How Does Web Crawling Protect the Integrity of a Test?


How Does Web Crawling Protect the Integrity of a Test?

Nicole Tucker


Do you use Google to ask some rather random questions? You’re not alone. Googling “the most often ‘why’ questions asked on Google” reveals “why is there a leap year?” and “why is the sky blue?” as strong contenders. Much like the average person, I conduct multiple internet searches every day. And it’s such a routine act that most of us don’t stop to consider how it works.

It all comes down to web crawlers – sometimes referred to as spiders or bots – which are computer programs that systematically browse the internet searching for specific content. And importantly for anyone involved in the delivery of high-stakes tests and exams, web crawlers aren’t just useful for search engines, they also play an important role when it comes to increasing online test security.

Protect test content

So how do web crawlers work? For the purposes of test security, web crawling is the process of identifying potentially compromised test content posted to the web. The content can then be matched to actual test content for confirmation, and if it is found to be exposed, steps can be taken to get the content removed.

The use of web crawlers to search for proprietary test content is a highly proactive approach to test security. With the accelerating move to online and remote testing, this has become an important precautionary step for test content protection that complements other elements of a test security program.

How it works

PSI’s web crawling service starts by identifying key search terms within your active item bank. A watch-list of websites is compiled that includes known actors who have posted or attempted to sell leaked test content for other high-stakes exams as well as sites that advertise “real” test questions. This list of suspicious sites is continually updated as new sites are identified by means such as social media listening and active searches. A web crawler is programmed to browse these sites to search for the specific terms and any references to proprietary test content, including content hidden in PDF documents.

In addition to finding test content on websites, the web crawler will also discover proprietary content on discussion boards and social media. This includes stolen items offered for sale or past test takers who discuss test content. Suspected compromised content is purchased if necessary and then matched to actual test content.

Read more: Data Forensics for Test Integrity

Next steps

If suspicious content is found and confirmed as a match for actual test content, the next steps are similar to any suspected breach in test security. The testing organization is notified immediately, and a detailed review and investigation then takes place.

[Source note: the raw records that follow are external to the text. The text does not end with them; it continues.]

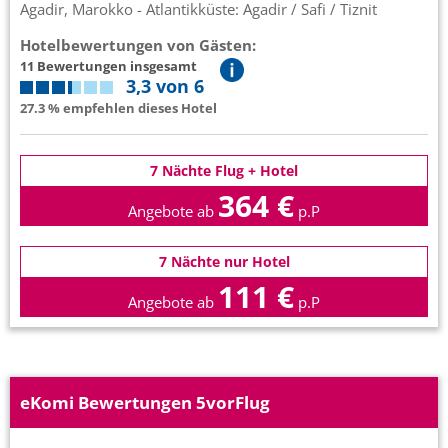
Agadir, Marokko - Atlantikküste: Agadir / Safi / Tiznit
Hotelbewertungen von Gästen:
11 Bewertungen insgesamt
3,3 von 6
27.3 % empfehlen dieses Hotel
7 Nächte Flug + Hotel
364 €
Angebote ab
p.P
7 Nächte nur Hotel
111 €
Angebote ab
p.P
eKomi Bewertungen 5vorFlug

At PSI, we work closely with our clients to gather as much information as possible during the investigation. For example, a client may already have suspicions relevant to the investigation about a particular educator or specific test. Depending on this intelligence and our own findings from data forensics and web crawling, further investigations can be conducted at a test taker, test, or test center level.

If investigations prove that test content has been compromised, we work with a testing organization to develop a response plan. This might involve:

  • Steps to get content removed from the internet, including legal intervention if necessary
  • Deactivation of a test form or removal of specific items from the bank that have been compromised
  • Action against test takers, educators, or other individuals involved in leaking test content

Whole life cycle

An effective test security program will involve steps to protect proprietary content across the whole test life cycle. This begins with secure content storage and transfer during test development and continues through online proctoring and the use of alternate or unique forms during test delivery. And finally, detection measures should be put in place if any misconduct were to take place. This is where data forensics and operational tools such as web crawling are invaluable.